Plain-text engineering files
========
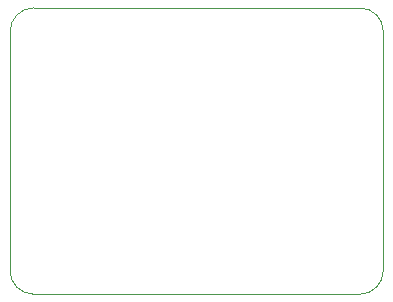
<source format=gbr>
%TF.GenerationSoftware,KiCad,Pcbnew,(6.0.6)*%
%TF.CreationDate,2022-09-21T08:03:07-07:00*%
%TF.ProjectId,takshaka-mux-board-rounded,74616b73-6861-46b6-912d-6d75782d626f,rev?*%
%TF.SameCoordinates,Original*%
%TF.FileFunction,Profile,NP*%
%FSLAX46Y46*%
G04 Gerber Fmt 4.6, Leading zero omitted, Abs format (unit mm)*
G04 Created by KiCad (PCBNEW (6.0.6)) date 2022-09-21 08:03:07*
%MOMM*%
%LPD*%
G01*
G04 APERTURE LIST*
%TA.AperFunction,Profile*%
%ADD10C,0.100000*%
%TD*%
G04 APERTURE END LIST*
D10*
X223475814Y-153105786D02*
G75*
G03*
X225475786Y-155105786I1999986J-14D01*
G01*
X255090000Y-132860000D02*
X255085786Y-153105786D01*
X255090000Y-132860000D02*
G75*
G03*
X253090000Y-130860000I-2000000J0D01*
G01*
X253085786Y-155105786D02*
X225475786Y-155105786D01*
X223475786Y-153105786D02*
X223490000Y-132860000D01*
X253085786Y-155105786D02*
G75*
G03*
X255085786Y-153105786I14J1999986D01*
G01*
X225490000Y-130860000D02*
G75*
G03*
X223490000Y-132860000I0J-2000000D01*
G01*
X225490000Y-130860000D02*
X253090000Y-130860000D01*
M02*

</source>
========
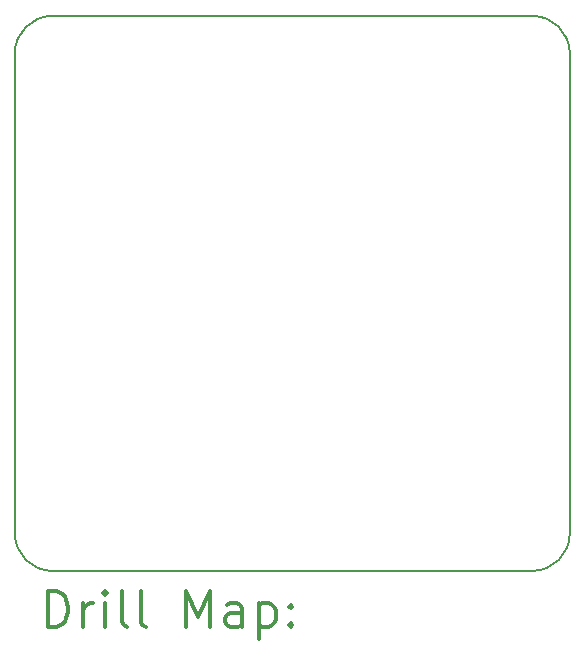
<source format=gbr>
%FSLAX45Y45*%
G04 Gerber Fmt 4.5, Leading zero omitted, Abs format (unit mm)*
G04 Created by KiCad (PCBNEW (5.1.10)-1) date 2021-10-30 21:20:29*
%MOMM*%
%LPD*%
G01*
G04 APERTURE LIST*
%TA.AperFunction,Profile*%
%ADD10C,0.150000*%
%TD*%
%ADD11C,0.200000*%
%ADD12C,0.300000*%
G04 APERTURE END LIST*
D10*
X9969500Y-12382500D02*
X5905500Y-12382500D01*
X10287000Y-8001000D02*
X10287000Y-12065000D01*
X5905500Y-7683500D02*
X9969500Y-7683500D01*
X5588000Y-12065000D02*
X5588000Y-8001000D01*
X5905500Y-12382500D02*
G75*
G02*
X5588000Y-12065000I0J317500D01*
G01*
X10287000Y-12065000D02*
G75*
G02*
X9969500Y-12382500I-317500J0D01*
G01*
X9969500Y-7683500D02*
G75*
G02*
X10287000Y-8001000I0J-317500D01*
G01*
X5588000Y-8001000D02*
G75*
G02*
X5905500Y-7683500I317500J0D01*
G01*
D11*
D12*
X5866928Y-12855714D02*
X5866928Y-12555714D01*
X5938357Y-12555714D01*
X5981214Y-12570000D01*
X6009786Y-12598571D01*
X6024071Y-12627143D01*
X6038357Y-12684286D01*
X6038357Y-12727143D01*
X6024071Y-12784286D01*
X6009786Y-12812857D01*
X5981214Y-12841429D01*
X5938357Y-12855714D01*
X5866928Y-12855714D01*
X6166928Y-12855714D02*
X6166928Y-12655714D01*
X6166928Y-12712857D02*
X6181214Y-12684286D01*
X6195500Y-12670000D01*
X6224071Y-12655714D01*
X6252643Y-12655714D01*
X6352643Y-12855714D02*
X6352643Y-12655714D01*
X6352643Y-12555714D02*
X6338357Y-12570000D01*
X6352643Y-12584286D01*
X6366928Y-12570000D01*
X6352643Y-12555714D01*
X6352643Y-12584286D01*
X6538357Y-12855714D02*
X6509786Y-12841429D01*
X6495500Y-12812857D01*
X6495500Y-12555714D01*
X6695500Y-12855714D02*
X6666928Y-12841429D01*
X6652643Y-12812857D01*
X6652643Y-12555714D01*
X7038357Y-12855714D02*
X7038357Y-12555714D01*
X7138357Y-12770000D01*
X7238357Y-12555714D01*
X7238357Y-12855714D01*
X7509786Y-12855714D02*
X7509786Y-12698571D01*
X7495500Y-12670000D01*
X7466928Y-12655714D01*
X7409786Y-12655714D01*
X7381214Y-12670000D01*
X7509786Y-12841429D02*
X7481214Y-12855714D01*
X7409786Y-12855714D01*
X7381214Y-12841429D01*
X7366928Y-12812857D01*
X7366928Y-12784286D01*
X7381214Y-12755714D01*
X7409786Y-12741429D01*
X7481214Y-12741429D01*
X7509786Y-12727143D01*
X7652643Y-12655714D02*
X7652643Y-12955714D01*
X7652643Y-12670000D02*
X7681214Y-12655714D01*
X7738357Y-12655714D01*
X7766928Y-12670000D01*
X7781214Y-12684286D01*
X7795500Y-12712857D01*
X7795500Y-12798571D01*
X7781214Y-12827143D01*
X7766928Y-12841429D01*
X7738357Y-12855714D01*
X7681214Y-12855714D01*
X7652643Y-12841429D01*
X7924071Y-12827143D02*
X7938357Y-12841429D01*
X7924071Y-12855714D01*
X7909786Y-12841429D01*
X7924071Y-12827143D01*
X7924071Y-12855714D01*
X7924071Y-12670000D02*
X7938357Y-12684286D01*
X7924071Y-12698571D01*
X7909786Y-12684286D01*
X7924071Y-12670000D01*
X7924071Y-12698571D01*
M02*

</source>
========
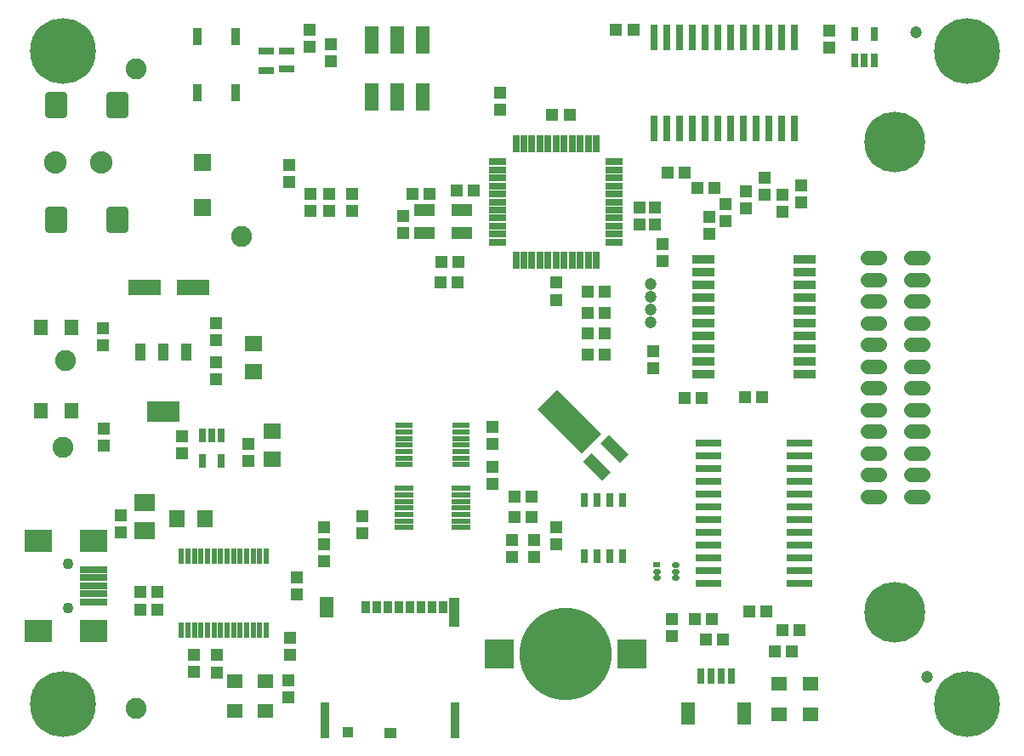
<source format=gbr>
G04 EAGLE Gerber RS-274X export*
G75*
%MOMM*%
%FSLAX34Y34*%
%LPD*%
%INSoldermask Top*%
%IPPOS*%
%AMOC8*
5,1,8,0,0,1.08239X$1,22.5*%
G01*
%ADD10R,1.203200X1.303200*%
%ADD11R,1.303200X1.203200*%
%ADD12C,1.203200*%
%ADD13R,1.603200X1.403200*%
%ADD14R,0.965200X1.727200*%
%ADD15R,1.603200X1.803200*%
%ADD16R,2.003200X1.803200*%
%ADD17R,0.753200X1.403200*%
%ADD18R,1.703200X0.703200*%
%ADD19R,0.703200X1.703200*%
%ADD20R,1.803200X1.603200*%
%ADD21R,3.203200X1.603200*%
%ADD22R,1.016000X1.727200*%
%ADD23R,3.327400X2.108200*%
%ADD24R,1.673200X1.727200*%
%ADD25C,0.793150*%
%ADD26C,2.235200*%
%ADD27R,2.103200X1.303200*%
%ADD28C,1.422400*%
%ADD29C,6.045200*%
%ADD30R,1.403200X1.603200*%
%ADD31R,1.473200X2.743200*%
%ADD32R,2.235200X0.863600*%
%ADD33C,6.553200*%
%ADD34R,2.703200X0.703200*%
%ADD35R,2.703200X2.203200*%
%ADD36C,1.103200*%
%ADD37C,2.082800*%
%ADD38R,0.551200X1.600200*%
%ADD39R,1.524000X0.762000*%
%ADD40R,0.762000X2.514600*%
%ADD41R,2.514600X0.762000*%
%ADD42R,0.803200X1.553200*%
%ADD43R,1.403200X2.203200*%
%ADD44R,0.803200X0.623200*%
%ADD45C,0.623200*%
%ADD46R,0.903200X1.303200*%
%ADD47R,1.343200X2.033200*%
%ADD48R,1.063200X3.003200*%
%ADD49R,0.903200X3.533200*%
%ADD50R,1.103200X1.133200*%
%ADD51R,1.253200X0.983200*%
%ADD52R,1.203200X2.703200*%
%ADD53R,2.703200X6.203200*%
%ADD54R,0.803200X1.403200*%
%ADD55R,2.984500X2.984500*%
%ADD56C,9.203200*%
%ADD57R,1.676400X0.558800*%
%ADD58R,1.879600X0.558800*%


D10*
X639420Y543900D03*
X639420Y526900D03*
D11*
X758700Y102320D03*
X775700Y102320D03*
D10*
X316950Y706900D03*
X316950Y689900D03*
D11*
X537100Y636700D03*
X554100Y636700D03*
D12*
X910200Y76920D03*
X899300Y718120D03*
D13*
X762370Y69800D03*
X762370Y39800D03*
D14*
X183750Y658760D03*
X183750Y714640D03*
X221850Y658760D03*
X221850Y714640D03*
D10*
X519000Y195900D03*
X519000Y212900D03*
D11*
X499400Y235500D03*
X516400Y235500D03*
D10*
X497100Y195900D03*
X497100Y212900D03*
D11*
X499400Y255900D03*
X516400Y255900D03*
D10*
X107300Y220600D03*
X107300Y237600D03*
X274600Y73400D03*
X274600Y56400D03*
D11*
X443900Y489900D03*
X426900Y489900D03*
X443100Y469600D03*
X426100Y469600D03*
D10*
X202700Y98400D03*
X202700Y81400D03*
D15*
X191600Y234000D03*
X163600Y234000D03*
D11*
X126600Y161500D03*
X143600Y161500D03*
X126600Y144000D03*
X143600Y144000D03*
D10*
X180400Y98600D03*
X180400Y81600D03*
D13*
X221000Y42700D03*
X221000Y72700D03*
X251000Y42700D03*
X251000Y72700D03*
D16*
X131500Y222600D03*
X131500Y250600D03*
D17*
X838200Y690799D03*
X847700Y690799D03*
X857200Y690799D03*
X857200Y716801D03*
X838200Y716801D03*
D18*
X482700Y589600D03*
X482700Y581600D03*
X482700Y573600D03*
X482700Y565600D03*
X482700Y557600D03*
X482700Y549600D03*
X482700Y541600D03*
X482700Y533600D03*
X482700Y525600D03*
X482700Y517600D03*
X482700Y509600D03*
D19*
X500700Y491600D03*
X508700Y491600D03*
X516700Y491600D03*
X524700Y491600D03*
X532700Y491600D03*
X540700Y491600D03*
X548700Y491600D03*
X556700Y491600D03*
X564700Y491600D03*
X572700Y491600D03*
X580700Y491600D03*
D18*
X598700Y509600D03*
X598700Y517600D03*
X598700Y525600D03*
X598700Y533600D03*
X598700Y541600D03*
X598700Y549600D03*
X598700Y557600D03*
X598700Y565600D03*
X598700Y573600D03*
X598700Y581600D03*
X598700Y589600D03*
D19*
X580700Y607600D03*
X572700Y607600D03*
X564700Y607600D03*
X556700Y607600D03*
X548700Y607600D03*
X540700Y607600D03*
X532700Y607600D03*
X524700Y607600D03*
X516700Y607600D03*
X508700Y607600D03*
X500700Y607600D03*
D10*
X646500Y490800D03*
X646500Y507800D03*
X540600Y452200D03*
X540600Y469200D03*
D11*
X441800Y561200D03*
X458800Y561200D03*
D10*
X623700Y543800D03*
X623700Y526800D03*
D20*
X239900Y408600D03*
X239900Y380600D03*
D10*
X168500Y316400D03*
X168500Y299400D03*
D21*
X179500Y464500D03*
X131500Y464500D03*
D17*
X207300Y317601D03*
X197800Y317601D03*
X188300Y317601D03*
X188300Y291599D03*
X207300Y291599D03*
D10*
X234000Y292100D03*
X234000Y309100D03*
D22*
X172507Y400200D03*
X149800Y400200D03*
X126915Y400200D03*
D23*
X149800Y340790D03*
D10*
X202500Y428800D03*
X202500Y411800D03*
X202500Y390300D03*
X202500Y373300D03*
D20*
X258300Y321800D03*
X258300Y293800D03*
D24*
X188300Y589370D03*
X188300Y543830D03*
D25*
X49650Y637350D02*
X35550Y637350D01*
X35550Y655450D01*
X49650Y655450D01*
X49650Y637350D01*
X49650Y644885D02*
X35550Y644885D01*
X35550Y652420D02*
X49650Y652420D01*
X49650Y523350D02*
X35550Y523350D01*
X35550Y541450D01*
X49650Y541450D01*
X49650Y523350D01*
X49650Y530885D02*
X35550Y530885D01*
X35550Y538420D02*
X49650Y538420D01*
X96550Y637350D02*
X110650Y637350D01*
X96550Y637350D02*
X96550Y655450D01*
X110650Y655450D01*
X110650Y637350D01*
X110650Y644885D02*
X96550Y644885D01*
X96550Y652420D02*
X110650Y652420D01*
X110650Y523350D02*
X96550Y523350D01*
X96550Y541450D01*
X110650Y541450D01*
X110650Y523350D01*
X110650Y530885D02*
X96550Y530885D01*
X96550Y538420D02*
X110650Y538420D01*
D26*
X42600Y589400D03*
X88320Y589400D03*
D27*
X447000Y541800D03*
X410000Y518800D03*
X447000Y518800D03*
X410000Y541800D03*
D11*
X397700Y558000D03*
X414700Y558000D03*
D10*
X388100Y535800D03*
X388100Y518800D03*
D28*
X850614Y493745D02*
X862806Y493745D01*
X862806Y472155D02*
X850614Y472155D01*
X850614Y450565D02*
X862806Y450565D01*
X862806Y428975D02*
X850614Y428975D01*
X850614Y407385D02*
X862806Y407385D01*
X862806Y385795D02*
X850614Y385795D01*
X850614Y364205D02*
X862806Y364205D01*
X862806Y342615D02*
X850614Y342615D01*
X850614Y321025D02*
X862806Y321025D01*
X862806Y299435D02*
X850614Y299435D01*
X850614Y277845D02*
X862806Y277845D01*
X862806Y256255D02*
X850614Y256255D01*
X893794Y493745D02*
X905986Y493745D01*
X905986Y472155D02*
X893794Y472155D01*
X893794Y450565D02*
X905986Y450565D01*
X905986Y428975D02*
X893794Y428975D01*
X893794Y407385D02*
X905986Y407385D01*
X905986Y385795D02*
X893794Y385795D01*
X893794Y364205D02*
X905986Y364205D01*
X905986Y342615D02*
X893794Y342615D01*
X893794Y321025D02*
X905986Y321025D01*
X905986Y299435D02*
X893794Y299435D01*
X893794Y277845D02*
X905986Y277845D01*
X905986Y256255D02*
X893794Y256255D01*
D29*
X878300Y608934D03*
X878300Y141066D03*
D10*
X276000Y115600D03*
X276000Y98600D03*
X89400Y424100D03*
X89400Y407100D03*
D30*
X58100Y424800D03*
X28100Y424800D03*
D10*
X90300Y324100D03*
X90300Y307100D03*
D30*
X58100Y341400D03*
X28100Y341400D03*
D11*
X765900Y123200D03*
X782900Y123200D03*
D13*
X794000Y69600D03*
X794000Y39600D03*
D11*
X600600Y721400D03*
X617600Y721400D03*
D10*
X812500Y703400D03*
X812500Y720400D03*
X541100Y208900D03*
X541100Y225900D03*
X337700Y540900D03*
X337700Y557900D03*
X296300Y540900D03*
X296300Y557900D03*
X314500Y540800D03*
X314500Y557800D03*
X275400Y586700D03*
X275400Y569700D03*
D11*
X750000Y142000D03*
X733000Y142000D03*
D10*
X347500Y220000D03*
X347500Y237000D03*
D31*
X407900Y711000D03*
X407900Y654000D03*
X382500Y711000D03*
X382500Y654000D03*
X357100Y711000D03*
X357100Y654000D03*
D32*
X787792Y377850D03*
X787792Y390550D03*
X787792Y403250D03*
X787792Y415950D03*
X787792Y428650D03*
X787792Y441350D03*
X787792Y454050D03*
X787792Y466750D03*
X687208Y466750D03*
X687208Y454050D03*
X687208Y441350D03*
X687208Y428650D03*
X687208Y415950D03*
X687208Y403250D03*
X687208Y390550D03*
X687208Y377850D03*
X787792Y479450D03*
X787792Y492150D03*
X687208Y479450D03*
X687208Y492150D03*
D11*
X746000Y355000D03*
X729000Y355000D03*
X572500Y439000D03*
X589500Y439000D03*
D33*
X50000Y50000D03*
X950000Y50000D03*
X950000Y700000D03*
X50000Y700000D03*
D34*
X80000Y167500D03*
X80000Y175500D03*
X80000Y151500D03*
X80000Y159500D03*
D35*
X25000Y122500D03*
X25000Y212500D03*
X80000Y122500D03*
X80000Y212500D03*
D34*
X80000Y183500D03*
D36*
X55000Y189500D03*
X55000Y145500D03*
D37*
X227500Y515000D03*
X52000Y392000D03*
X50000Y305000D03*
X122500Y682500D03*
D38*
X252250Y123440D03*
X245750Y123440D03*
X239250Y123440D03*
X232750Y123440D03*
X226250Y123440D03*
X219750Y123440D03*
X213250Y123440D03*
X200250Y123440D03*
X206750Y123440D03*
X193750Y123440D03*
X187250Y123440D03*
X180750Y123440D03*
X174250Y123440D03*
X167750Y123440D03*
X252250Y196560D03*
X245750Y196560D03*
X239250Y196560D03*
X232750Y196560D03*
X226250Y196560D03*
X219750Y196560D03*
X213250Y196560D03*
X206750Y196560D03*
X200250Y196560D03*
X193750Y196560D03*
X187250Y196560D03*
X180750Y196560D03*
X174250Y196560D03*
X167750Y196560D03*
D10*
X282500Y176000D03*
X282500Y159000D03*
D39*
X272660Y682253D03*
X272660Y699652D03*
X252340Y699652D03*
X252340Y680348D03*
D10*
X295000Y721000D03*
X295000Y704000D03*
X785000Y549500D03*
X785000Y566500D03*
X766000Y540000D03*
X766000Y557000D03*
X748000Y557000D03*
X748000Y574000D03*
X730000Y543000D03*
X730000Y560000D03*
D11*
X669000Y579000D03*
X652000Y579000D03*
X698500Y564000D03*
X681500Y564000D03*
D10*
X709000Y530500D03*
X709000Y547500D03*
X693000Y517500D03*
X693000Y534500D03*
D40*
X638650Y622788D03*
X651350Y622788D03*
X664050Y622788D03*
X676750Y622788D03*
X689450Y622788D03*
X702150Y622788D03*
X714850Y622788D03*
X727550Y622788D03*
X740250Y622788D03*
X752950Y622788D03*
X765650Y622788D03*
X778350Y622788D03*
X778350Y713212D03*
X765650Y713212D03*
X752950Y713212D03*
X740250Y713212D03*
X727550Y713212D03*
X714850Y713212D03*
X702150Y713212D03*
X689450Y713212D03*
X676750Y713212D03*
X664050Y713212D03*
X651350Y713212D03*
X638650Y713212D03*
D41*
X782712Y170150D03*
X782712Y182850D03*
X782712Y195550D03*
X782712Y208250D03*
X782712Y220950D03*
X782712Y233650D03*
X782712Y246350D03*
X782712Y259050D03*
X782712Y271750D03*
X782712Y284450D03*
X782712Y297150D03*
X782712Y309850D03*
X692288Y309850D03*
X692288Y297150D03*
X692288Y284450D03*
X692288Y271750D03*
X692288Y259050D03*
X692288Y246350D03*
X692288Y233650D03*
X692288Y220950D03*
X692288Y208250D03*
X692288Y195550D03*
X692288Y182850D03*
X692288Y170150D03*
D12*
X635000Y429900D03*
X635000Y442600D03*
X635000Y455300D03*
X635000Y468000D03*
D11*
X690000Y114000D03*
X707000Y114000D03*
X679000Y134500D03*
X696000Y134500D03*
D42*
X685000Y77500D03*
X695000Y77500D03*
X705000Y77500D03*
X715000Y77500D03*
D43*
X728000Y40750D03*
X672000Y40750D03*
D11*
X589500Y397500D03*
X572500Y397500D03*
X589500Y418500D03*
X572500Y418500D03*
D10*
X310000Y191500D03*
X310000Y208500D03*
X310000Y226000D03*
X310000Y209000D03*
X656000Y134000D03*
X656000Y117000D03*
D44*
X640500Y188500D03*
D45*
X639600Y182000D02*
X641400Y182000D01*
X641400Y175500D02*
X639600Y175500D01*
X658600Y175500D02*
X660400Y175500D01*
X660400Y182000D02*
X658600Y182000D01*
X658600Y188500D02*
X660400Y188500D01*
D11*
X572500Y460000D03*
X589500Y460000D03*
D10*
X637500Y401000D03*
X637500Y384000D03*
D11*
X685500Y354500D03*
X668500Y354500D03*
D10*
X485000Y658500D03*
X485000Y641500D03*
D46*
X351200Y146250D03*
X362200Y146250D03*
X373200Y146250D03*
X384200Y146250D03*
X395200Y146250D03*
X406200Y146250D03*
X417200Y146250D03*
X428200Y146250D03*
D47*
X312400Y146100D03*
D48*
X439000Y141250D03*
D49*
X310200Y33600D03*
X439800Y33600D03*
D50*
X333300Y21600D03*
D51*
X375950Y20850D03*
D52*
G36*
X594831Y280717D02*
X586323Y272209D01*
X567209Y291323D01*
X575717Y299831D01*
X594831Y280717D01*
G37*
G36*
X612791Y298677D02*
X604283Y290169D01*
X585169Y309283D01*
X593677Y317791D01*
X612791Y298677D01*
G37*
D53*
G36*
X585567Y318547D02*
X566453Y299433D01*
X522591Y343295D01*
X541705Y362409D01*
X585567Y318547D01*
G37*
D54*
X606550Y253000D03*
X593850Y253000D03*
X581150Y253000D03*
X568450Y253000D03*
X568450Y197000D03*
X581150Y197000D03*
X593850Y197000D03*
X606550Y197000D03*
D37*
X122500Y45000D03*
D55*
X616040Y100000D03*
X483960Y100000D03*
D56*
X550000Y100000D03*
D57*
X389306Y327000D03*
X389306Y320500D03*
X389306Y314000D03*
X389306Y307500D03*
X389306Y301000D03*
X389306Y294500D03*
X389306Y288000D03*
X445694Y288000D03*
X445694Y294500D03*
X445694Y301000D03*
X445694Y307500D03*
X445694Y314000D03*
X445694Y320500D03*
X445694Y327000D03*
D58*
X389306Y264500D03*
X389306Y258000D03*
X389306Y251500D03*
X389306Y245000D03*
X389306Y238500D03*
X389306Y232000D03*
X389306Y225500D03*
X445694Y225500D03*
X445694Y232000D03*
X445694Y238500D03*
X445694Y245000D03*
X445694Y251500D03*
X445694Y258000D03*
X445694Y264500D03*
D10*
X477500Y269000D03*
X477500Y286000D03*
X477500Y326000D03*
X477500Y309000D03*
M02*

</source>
========
Task:
Which lines above run from the one containing "X623700Y526800D03*" to the one containing "X893794Y256255D01*"? Give them again exactly, both ends included.

Written response:
X623700Y526800D03*
D20*
X239900Y408600D03*
X239900Y380600D03*
D10*
X168500Y316400D03*
X168500Y299400D03*
D21*
X179500Y464500D03*
X131500Y464500D03*
D17*
X207300Y317601D03*
X197800Y317601D03*
X188300Y317601D03*
X188300Y291599D03*
X207300Y291599D03*
D10*
X234000Y292100D03*
X234000Y309100D03*
D22*
X172507Y400200D03*
X149800Y400200D03*
X126915Y400200D03*
D23*
X149800Y340790D03*
D10*
X202500Y428800D03*
X202500Y411800D03*
X202500Y390300D03*
X202500Y373300D03*
D20*
X258300Y321800D03*
X258300Y293800D03*
D24*
X188300Y589370D03*
X188300Y543830D03*
D25*
X49650Y637350D02*
X35550Y637350D01*
X35550Y655450D01*
X49650Y655450D01*
X49650Y637350D01*
X49650Y644885D02*
X35550Y644885D01*
X35550Y652420D02*
X49650Y652420D01*
X49650Y523350D02*
X35550Y523350D01*
X35550Y541450D01*
X49650Y541450D01*
X49650Y523350D01*
X49650Y530885D02*
X35550Y530885D01*
X35550Y538420D02*
X49650Y538420D01*
X96550Y637350D02*
X110650Y637350D01*
X96550Y637350D02*
X96550Y655450D01*
X110650Y655450D01*
X110650Y637350D01*
X110650Y644885D02*
X96550Y644885D01*
X96550Y652420D02*
X110650Y652420D01*
X110650Y523350D02*
X96550Y523350D01*
X96550Y541450D01*
X110650Y541450D01*
X110650Y523350D01*
X110650Y530885D02*
X96550Y530885D01*
X96550Y538420D02*
X110650Y538420D01*
D26*
X42600Y589400D03*
X88320Y589400D03*
D27*
X447000Y541800D03*
X410000Y518800D03*
X447000Y518800D03*
X410000Y541800D03*
D11*
X397700Y558000D03*
X414700Y558000D03*
D10*
X388100Y535800D03*
X388100Y518800D03*
D28*
X850614Y493745D02*
X862806Y493745D01*
X862806Y472155D02*
X850614Y472155D01*
X850614Y450565D02*
X862806Y450565D01*
X862806Y428975D02*
X850614Y428975D01*
X850614Y407385D02*
X862806Y407385D01*
X862806Y385795D02*
X850614Y385795D01*
X850614Y364205D02*
X862806Y364205D01*
X862806Y342615D02*
X850614Y342615D01*
X850614Y321025D02*
X862806Y321025D01*
X862806Y299435D02*
X850614Y299435D01*
X850614Y277845D02*
X862806Y277845D01*
X862806Y256255D02*
X850614Y256255D01*
X893794Y493745D02*
X905986Y493745D01*
X905986Y472155D02*
X893794Y472155D01*
X893794Y450565D02*
X905986Y450565D01*
X905986Y428975D02*
X893794Y428975D01*
X893794Y407385D02*
X905986Y407385D01*
X905986Y385795D02*
X893794Y385795D01*
X893794Y364205D02*
X905986Y364205D01*
X905986Y342615D02*
X893794Y342615D01*
X893794Y321025D02*
X905986Y321025D01*
X905986Y299435D02*
X893794Y299435D01*
X893794Y277845D02*
X905986Y277845D01*
X905986Y256255D02*
X893794Y256255D01*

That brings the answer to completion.